Not only have comic strips become smaller, all color comics must fit into an extremely limited template. Syndicates require a minimum of six panels, but some newspapers elect not to publish one or both of the first panels. Character poses and scene layouts in the two-dimensional plane are designed to lead the reader’s gaze from one point of interest to another, driving the story forward. Deciding on the orientation of visual images and their relationships can be difficult when the artist does not know where one panel will be in relation to the next.

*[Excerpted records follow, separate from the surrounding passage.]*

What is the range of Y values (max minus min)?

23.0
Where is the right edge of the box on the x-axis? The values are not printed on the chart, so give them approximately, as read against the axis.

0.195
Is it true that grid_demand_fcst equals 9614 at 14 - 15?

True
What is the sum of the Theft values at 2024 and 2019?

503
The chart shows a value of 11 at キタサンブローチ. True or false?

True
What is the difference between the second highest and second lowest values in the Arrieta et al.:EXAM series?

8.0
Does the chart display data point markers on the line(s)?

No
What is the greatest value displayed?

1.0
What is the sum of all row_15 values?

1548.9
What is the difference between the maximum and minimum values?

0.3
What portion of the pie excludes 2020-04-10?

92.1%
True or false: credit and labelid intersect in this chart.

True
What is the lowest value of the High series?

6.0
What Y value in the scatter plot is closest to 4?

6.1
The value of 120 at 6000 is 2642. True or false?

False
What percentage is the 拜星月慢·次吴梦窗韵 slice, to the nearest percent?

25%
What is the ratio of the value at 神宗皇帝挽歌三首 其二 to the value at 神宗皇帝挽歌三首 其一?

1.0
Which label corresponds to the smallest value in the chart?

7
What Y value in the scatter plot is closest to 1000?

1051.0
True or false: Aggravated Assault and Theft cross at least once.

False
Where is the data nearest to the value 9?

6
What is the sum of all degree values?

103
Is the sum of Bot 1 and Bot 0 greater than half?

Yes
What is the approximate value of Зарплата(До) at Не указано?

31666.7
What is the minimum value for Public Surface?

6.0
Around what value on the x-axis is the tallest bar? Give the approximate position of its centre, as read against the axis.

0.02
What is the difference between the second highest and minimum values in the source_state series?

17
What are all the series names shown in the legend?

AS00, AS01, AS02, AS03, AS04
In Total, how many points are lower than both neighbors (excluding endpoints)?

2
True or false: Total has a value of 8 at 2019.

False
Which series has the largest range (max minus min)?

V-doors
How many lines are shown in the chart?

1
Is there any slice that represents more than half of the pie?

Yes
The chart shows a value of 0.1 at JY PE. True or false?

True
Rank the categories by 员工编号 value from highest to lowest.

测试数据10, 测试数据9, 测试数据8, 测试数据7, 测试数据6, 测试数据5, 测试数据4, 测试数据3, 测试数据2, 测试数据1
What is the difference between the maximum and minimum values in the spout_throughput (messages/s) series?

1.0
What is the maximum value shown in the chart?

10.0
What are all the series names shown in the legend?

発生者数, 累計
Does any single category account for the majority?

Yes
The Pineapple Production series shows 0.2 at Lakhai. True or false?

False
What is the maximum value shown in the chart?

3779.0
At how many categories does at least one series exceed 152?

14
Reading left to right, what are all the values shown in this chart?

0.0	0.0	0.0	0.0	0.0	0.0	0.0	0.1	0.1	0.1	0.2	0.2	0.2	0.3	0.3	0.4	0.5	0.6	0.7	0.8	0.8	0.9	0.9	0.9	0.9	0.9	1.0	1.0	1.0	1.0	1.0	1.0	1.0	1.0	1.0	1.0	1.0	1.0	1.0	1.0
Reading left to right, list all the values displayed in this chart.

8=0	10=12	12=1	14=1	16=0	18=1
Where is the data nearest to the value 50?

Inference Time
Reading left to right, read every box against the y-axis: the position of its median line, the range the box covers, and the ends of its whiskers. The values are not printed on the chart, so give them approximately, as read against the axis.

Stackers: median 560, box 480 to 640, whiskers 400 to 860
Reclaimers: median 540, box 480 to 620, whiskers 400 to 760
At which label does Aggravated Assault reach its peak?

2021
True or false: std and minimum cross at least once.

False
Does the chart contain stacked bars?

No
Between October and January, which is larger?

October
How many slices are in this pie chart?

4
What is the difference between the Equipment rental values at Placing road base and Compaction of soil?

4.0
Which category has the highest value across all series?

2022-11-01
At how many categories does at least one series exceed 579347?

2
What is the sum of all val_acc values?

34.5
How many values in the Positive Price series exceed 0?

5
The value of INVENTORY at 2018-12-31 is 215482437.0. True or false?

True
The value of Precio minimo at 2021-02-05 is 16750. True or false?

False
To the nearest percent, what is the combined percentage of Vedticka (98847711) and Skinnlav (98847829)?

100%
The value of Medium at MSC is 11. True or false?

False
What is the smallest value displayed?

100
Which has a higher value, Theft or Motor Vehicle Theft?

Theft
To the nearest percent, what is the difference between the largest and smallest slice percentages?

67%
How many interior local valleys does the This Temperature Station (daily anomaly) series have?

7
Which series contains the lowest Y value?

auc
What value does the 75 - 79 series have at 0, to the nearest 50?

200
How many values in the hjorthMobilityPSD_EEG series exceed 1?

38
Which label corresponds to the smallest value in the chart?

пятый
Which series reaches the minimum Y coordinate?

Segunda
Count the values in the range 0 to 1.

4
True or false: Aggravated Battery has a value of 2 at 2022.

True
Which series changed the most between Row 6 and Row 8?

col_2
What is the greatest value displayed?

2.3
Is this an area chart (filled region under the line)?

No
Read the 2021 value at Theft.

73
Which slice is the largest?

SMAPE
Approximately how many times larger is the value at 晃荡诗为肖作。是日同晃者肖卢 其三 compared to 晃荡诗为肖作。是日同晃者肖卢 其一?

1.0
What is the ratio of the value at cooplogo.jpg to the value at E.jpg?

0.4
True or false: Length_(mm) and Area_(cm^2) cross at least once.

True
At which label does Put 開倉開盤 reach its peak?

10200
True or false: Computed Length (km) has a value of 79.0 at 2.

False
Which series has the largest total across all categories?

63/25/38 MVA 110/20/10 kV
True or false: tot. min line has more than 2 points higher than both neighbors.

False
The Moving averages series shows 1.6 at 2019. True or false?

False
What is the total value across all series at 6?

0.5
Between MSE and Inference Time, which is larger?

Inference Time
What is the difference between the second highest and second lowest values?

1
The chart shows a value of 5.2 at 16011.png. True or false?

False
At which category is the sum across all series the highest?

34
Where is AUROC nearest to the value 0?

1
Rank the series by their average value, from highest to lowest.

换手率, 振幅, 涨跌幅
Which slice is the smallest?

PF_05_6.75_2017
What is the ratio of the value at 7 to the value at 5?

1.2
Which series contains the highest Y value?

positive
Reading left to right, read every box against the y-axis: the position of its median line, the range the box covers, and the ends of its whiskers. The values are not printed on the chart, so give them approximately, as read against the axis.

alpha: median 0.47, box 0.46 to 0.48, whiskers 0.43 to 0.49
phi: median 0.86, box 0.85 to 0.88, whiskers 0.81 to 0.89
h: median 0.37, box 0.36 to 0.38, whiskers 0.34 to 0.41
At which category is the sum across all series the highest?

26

Mathematics in Comic Strips

Mathematics is used not only to decide the layout and flow of comic strips but can be used within comic strips as an element of humor. Many comics reveal or satirize widely held societal attitudes and beliefs about mathematics. Bill Amend, creator of the widely circulated Foxtrot comic strip, has a degree in physics, and his strip frequently features mathematically based humor. The same is true of Randall Munroe’s Web comic xkcd, which is subtitled “A webcomic of romance, sarcasm, math, and language.” Comic strips may be used in classrooms as motivators for serious discussions about mathematics concepts and analysis of peoples’ attitudes about mathematics. There are also entire comic books and graphic novels intended to teach mathematics. The work Logicomix dramatizes the life story of philosopher and mathematician Bertrand Russell, who spent his life trying to establish an indisputable logical foundation for mathematics. In the course of the novel, he encounters many mathematicians of note, including Gottlob Frege, David Hilbert, Kurt Gödel, and Ludwig Wittgenstein.

Bibliography

Doxiadis, Apostolos. Logicomix: An Epic Search for Truth. London: Bloomsbury Publishing PLC, 2009.

Emmer, Michele. Mathematics and Culture IV. Berlin: Springer, 2006.

Ksir, Amy, and Russell Goodman. “FoxTrot Brings Mathematics to the Comics Page.” Math Horizons 13 (November 2005).

McCloud, Scott. Understanding Comics. Northampton, MA: Kitchen Sink Press, 1993.